The hon. Lady makes an excellent point, and I agree with her. The International Development Committee has been urging DFID and Ministers to do that, because she is absolutely right that the public will wholeheartedly support and endorse such schemes.
Does my hon. Friend agree that the huge public response to the Nepal earthquake, which she mentioned, shows that British people care about the plight of the poorest?
I absolutely agree. The wonderful thing is that DFID’s funds often lever in other, additional moneys through the schemes that the Department so intelligently implements.

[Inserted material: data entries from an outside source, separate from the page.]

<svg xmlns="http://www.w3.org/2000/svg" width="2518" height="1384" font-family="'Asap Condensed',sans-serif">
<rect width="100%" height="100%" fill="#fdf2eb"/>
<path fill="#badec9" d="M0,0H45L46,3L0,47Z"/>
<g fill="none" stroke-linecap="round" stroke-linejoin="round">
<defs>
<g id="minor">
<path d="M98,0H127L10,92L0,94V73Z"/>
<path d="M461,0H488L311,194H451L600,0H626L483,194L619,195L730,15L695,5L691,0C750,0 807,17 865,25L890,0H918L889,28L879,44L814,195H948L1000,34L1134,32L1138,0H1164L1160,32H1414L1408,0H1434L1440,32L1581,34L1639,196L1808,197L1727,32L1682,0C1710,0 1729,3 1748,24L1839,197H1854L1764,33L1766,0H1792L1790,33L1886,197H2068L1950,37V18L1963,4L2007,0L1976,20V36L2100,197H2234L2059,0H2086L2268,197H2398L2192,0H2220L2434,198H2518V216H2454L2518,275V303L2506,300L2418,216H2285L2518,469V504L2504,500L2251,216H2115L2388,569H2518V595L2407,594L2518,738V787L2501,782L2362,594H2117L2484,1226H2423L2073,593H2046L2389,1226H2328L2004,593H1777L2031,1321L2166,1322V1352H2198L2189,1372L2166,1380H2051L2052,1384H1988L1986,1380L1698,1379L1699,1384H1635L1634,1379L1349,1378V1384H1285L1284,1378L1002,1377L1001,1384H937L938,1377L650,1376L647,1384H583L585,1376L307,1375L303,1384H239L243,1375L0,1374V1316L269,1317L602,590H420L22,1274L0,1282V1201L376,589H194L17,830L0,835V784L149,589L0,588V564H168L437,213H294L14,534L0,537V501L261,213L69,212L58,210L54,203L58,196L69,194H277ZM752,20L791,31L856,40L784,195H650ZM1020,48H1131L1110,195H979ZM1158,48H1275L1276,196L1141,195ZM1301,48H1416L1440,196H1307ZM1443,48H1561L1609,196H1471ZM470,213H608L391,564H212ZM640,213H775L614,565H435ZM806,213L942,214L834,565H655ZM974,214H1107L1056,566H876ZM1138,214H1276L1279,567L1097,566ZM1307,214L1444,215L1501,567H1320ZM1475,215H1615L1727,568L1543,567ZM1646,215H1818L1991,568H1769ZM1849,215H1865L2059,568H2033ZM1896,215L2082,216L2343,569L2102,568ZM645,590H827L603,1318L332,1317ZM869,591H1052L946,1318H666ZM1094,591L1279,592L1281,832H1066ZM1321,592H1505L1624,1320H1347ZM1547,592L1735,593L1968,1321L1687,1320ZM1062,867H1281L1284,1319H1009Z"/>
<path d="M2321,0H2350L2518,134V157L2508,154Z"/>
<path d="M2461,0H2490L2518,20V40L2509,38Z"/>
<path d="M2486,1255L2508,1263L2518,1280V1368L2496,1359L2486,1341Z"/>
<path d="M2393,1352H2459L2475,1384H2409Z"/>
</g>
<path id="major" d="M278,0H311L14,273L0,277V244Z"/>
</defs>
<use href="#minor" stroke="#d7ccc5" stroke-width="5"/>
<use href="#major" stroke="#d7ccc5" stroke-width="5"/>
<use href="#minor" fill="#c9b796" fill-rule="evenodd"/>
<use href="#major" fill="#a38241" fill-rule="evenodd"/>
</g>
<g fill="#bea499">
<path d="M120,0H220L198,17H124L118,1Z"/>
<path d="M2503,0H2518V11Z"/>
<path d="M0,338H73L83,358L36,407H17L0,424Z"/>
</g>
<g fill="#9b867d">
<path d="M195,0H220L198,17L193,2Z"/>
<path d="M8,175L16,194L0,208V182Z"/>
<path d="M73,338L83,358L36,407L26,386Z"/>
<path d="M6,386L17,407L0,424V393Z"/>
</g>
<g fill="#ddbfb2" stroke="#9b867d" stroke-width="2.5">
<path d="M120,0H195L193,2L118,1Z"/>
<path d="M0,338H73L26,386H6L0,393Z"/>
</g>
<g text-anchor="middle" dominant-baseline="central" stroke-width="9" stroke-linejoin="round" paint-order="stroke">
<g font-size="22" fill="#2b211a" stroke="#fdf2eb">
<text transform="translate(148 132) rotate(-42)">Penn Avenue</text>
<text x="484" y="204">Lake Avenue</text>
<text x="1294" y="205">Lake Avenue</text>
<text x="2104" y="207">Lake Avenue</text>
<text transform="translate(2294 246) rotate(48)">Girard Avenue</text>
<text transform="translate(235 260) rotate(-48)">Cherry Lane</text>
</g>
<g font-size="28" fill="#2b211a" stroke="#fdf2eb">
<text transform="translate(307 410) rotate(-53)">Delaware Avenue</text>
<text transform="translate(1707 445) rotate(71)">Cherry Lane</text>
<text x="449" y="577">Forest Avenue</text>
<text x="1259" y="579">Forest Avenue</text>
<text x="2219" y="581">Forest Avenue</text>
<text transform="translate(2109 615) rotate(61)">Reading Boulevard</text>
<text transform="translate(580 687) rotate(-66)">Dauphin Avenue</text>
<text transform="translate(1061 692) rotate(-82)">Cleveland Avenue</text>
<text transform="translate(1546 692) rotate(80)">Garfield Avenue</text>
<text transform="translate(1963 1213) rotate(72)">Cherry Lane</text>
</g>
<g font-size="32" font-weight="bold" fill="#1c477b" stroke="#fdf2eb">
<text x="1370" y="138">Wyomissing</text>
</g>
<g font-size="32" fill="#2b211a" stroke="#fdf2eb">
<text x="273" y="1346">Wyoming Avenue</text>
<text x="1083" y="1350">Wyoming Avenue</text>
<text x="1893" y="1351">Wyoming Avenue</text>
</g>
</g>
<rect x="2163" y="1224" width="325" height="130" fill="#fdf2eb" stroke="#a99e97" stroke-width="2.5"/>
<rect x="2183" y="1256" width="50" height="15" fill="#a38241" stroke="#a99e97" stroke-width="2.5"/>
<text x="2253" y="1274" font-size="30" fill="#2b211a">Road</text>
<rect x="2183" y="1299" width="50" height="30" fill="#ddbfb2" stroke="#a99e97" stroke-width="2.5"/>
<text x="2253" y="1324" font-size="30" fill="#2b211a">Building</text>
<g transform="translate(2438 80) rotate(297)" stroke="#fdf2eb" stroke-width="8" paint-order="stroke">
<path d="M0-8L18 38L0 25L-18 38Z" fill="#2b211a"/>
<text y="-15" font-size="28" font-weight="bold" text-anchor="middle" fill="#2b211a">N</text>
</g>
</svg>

DFID set itself ambitious results targets for WASH. Its initial commitment, only six years ago, in 2010, was to provide 15 million people with first-time access to it. That figure was doubled, and then redoubled, to a target of reaching 60 million people during 2011 to 2015. In 2015, after investing almost £700 million over the previous five years on WASH programmes in 27 countries, DFID announced that it had exceeded its target by reaching 62.9 million people. That is the number of people that DFID states have gained access to clean water, toilets or hand-washing facilities, or have been reached through programmes to encourage better hygiene practices. Following that, DFID has committed itself to reach a further 60 million people with sustainable access to safe drinking water or sanitation by 2020.
Levels of disease from living in insanitary conditions that families across the globe still suffer in the 21st century were last seen in this country in the Victorian era. Those families have children for whom they have the same hopes and dreams as we do for ours. Is it too much to ask that we commit only 0.7% of our gross national income—out of all our abundance—to help combat that?